Based on looking at various outlooks by various weather agencies and other forecasters, my prediction is for a winter which will not be nearly as cold as the last few, closer to normal temps and slightly less than normal snow with a few ice storms.  Aside from reading a dozen or so other forecasts, you can't ignore the El Nino, which is by many accounts the second strongest since 1950, and even stronger in some regions than 1997. 
Another look at 3.4
From LA Times, Region 3.4
1997/98 was a very warm and snowless winter (5" in Central Park).  There are mets out there who will point out this is not a 1997 El Nino (the strongest), but you can't discount it as a whole.  Approx 3/4 of the "mets" I follow are calling for a warm start, cold end.  The other 1/4 are calling for persistent warmth. Why I buy the majority argument is that El Nino is forecast to crash pretty hard in the spring.  As the Pacific shifts towards neutral, the jet should change and shift back to a more normal look.  The key is how fast El Nino tops off (is it now?) and how fast it declines.
Predicted fall to neutral by summer

It could delay or peak a month late, which messes up just about everyones outlook. Both Atlantic and Pacific temps are warmer than normal, with the Atlantic looking like its transitioning out of a +AMO.  Warmer ocean temps lead to more moisture, so when winter pokes back at us, we are looking at a stronger subtropical jet and warmer Atlantic (for now) which would lead to stronger storms, heavier precip.  Hence the call for some potent storms later in the year.  The track of these storms would have to be worked out later though and its more likely than not they head to our west, resulting in either ice storms or front end snow, rain events.  Current storms are tracking to the lakes, which I expect to continue through December, but after that can't tell.

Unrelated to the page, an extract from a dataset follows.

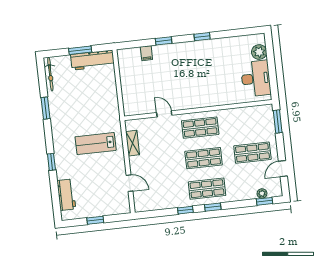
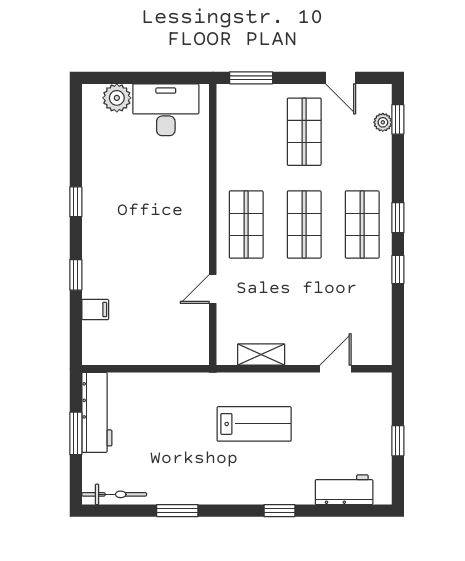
lab bench: (96, 144) -> (254, 424), turned -90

Atlantic Temps = more moisture available
Pacific Temps = stronger storms in ST Jet
I'm also researching warm ocean temps and falling or rising heights and pressures as a result.  I would expect that as the difference in land v. sea temps expands, the affects of a warmer ocean increase.  If you're at the shore, particularly in the spring, you'll notice as the land warms, the rising air draws in the cooler ocean air creating a sea breeze.  The warmth draws in cold to replace it.  At night, the warmer ocean then draws in the air from the land, but its usually not as strong as the temp difference is less.  So does having near coastal water +2 to +3 warmer than normal cause air to be drawn to it from the cooler land.  Just a thought.

 Should throw in as a final point, that the latest (11/20) CFSv2 run for 850 temp anomalies as warmer in Jan, colder in Feb and Mar.  Not sure how I feel about that.